Before we go any further in the internet age, we must understand the difference between misinformation and disinformation. Misinformation is incorrect information spread innocently: The person creating it or sharing it believes it to be true. Disinformation is deliberately false information.

Research last year from the Stanford History Education Group found that in a diverse sample of 3,446 high school students from 14 states, most students struggled to distinguish between trustworthy and untrustworthy information online.

Only about 3 percent of students realized, for example, that the fossil fuel industry ran a website purporting to deliver legitimate information about climate change. Most tended to use ineffective methods for deciding whether to trust an internet source: They put a great deal of trust in .org web addresses, for example, and took “About Us” pages at face value. Less than 10 percent cross-checked a source’s credentials with a simple web search.

And when these students spread disinformation to create misinformation, the stories go viral, and nobody can check the primary sources anymore.
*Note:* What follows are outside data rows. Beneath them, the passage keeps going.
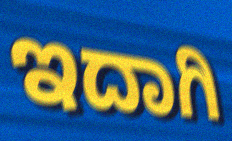
ಇದಾಗಿ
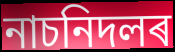
নাচনিদলৰ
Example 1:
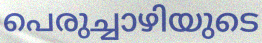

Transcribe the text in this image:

പെരുച്ചാഴിയുടെ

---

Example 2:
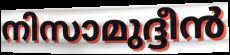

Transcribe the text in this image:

നിസാമുദ്ദീൻ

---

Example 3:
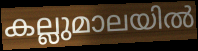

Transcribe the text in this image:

കല്ലുമാലയിൽ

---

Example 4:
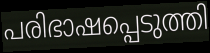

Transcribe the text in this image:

പരിഭാഷപ്പെടുത്തി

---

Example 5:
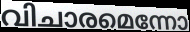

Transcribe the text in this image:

വിചാരമെന്നോ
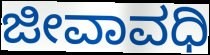
ಜೀವಾವಧಿ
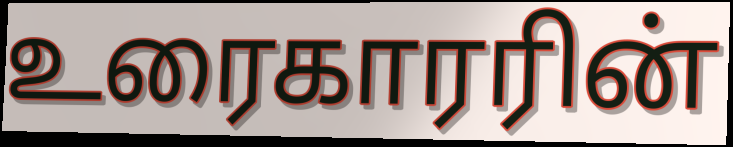
உரைகாரரின்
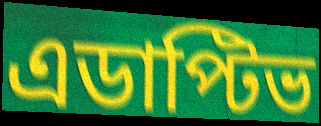
এডাপ্টিভ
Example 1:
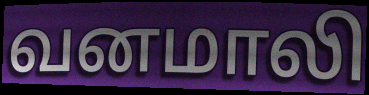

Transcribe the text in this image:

வனமாலி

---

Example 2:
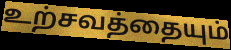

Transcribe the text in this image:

உற்சவத்தையும்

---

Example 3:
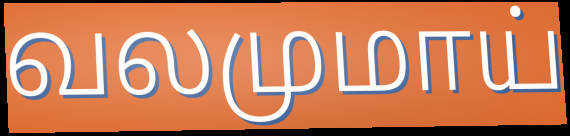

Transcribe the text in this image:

வலமுமாய்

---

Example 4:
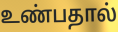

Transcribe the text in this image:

உண்பதால்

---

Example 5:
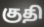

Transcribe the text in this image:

குதி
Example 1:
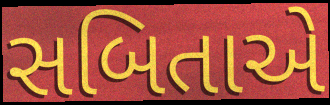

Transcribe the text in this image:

સબિતાએ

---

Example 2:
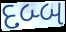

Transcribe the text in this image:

દબ્બ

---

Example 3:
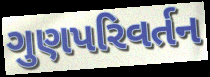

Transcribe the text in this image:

ગુણપરિવર્તન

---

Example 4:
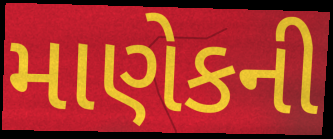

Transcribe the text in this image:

માણેકની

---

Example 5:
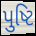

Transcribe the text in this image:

પુષ્ટિ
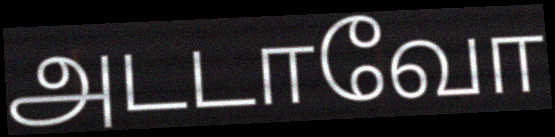
அடடாவோ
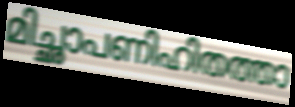
മിച്ഛാപണിഹിതത്താ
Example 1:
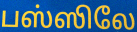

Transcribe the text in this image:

பஸ்ஸிலே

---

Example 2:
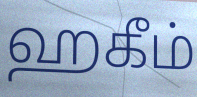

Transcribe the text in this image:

ஹகீம்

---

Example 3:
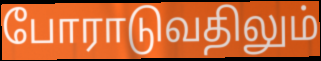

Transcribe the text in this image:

போராடுவதிலும்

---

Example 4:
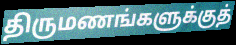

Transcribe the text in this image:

திருமணங்களுக்குத்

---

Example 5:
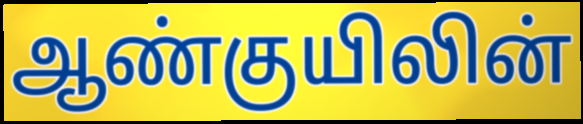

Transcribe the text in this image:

ஆண்குயிலின்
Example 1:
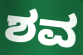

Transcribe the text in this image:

ಶವ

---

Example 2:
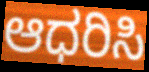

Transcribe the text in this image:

ಆಧರಿಸಿ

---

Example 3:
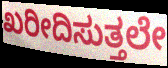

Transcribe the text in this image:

ಖರೀದಿಸುತ್ತಲೇ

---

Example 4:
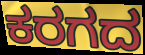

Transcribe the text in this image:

ಕರಗದ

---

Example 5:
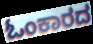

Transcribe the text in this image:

ಓಂಕಾರದ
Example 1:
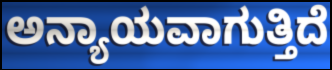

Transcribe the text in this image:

ಅನ್ಯಾಯವಾಗುತ್ತಿದೆ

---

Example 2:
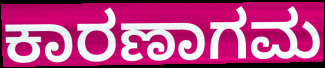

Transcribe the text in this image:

ಕಾರಣಾಗಮ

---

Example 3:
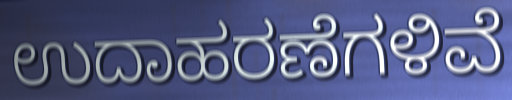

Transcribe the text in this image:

ಉದಾಹರಣೆಗಳಿವೆ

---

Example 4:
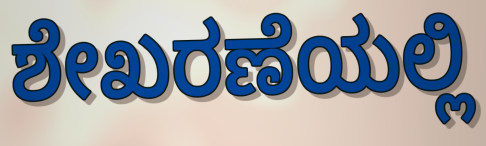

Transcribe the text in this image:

ಶೇಖರಣೆಯಲ್ಲಿ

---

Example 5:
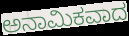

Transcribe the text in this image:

ಅನಾಮಿಕವಾದ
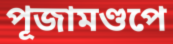
পূজামণ্ডপে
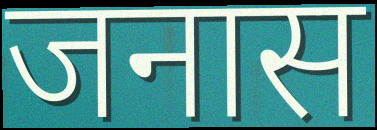
जनास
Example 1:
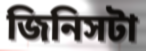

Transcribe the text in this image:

জিনিসটা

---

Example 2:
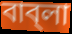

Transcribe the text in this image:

বাব্‌লা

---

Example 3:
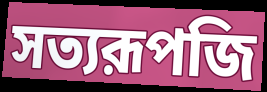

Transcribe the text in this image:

সত্যরূপজি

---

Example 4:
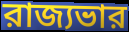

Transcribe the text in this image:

রাজ্যভার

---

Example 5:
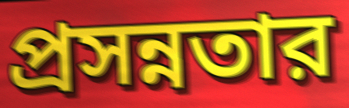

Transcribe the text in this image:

প্রসন্নতার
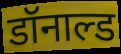
डॉनाल्ड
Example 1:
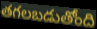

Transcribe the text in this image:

తగలబడుతోంది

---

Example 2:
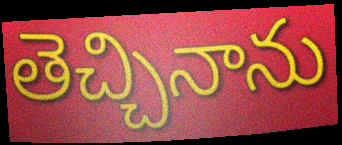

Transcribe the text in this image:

తెచ్చినాను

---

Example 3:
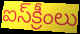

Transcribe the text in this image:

ఐస్‌క్రీంలు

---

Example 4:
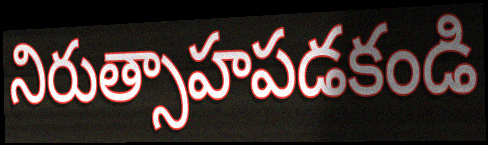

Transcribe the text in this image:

నిరుత్సాహపడకండి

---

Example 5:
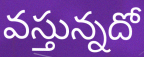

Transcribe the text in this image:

వస్తున్నదో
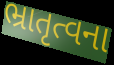
ભ્રાતૃત્વના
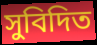
সুবিদিত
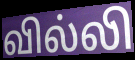
வில்லி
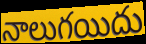
నాలుగయిదు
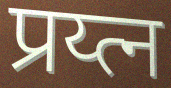
प्रय्त्न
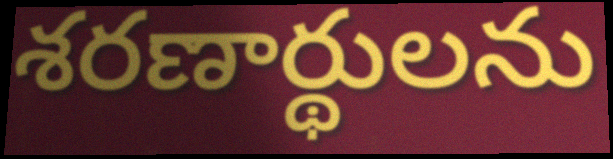
శరణార్థులను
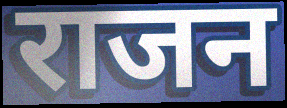
राजन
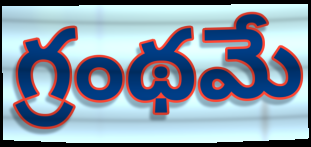
గ్రంథమే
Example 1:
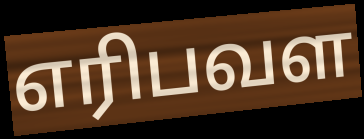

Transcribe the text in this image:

எரிபவள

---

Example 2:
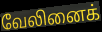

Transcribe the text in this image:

But no one is immune to spreading disinformation. Despite our best efforts, I’m sure I’ve fallen for things a few times on these pages. The creators of disinformation are simply growing increasingly savvy; video and image manipulation technology has improved so much.

Since Voxitatis also gets most of its news via the internet, which means sometimes going to sites other than NBC News or The New York Times, we often use a technique called “lateral reading.” This means we leave a source and check for background information about the source on other sites or in peer-reviewed journals. The idea of lateral reading is easily taught but hardly ever known by students a priori.

In addition to checking the validity of the source, though, students (and adults) must also be aware of wild claims or the possibility that a “link” that is claimed between two events or trends may involve a spurious correlation. This is not easy to get across, as it involves much higher critical thinking than simply checking the validity or motivation of source material.